On his return to India from Belgium, Murthy joined National Institute of Mental Health and Neuro Sciences (NIMHANS), Bangalore where for the next two decades, he dedicated his efforts at introducing the concept of behavioural therapy in the Indian setting., He was responsible for the introduction of clinical neuropsychology and behavioural medicine to India, and developed a number of diagnostic scales for classifying mental disorders. A novel approach, Behavioural therapy was new to India in the early 1970s and under Murthy's guidance embodied a holistic approach towards the psychiatric patient, taking into account not only the patient, but also his family members in their efforts at effective counselling. The success of such an approach saw a decline in the admissions to the mental health facility for the first time in years. Murthy also drew up various questionnaires (Multiphasic Questionnaires) to better assess and quantify the psychological state of the patient and many of these are still in vogue. Some of the diagnostic scales incorporated in the "Multiphasic Personality Questionnaire" formulated by Murthy are shown here:
- Depressive Scale
- Paranoid Scale
- Schizophrenia Scale
- Manic Scale
- Depressive Anxiety Scale
- Hysteria Scale
- K Scale
His work on "The relation of cyclothymia-schizothymia to extroversion-introversion" is significant and finds place in the Kyoto University Psychology Department syllabus.
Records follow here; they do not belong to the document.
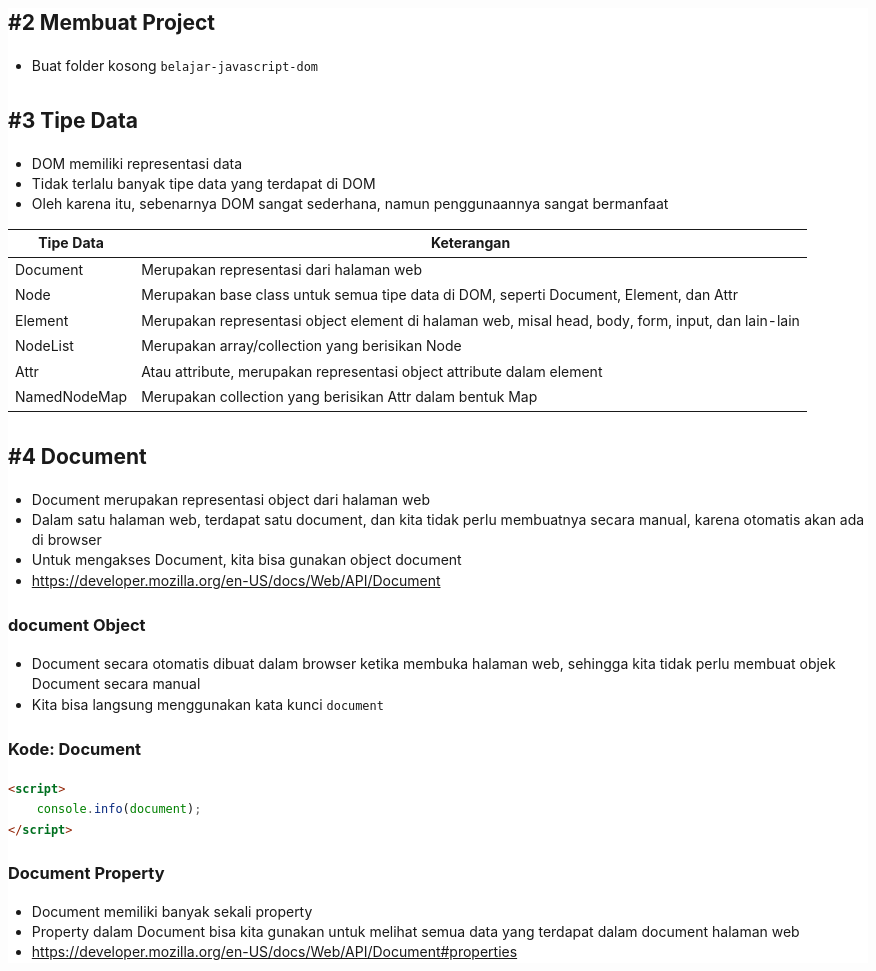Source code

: ## #2 Membuat Project

- Buat folder kosong `belajar-javascript-dom`

## #3 Tipe Data

- DOM memiliki representasi data
- Tidak terlalu banyak tipe data yang terdapat di DOM
- Oleh karena itu, sebenarnya DOM sangat sederhana, namun penggunaannya sangat bermanfaat

| Tipe Data    | Keterangan                                                                                         |
| ------------ | -------------------------------------------------------------------------------------------------- |
| Document     | Merupakan representasi dari halaman web                                                            |
| Node         | Merupakan base class untuk semua tipe data di DOM, seperti Document, Element, dan Attr             |
| Element      | Merupakan representasi object element di halaman web, misal head, body, form, input, dan lain-lain |
| NodeList     | Merupakan array/collection yang berisikan Node                                                     |
| Attr         | Atau attribute, merupakan representasi object attribute dalam element                              |
| NamedNodeMap | Merupakan collection yang berisikan Attr dalam bentuk Map                                          |

## #4 Document

- Document merupakan representasi object dari halaman web
- Dalam satu halaman web, terdapat satu document, dan kita tidak perlu membuatnya secara manual, karena otomatis akan ada di browser
- Untuk mengakses Document, kita bisa gunakan object document
- <https://developer.mozilla.org/en-US/docs/Web/API/Document>

### document Object

- Document secara otomatis dibuat dalam browser ketika membuka halaman web, sehingga kita tidak perlu membuat objek Document secara manual
- Kita bisa langsung menggunakan kata kunci `document`

### Kode: Document

```html
<script>
	console.info(document);
</script>
```

### Document Property

- Document memiliki banyak sekali property
- Property dalam Document bisa kita gunakan untuk melihat semua data yang terdapat dalam document halaman web
- <https://developer.mozilla.org/en-US/docs/Web/API/Document#properties>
His contribution towards "Organic Brain Dysfunction" is acknowledged in an article concerning "battery of tests to detect organic brain dysfunction" which appeared in the January issue of Journal of Clinical Psychology. Another, somewhat controversial yet intriguing aspect which Murthy took time to examine were the claims of reincarnation while in a psychotic state. A brief report of the same appeared in the September 1978 issue of Indian Journal of Clinical Psychology. His comparative study of "suicides" with "attempted suicides" in women was published in 1983 in Indian Journal of Psychological Medicine and assumed significance in the Asian setting against the backdrop of newer economic realities. Dr H.N.Murthy aided a treatise examining the etiology (Nidana) of Mental diseases in Ayurveda and was successful in bridging allopathic medicine and its integral concepts to the age old system of Indian Medicine ("Apasmara"-Epilepsy). A comparison of "Yogis" and "Control subjects" with regard to their voluntary control of personality traits and psychological adjustment patterns appeared in the Indian Journal of Physiology and Pharmacology in 1987 and was a turning point in the scientific analysis of yogic claims of self-control of personality and self actuation.

==Legacy==
Murthy remained a bachelor. His legacy today stems from the scores of students who got trained under him. Murthy is best remembered for guiding a doctoral work on "Psychology in Music" by Dr Padma Murthy. His other student Dr M.S.Thimmappa would later occupy the chair of Vice Chancellor of Bangalore University. His personal library with a collection of books exceeding thousands was his treasured possession. Deeply spiritual and philosophical, he was an ardent devotee and follower of the "Ramakrishna Mutt". Murthy died on 22 August 2011 aged 87 years at Bangalore. In his memory, "Dr H.N.Murthy Oration" is arranged every year by the "Indian Journal of Clinical Psychology" where budding psychologists from the fraternity deliver papers in his honour in subjects concerning behavioral medicine and bio-feedback. On Murthy's death, his student Dr M.S.Thimmappa (ex-vice chancellor of Bangalore University) dedicated a tribute to his mentor, excerpts of which are shown here:

Dr. H. N. Murthy was a man of great character with unrelenting resolve and firm determination in his pursuit. He remained a bachelor, had deep philosophical interest, ever eager to see or make fresh interpretation of our ancient scriptures in tune with modern scientific discoveries, which we had umpteen number of occasions to discuss forgetting time and space, in and outside the classroom. We were drawn so close together, hours of debate on vexing topic done with such cordial, intimate and intense manner as equal friends than teacher-student relationship would enjoin.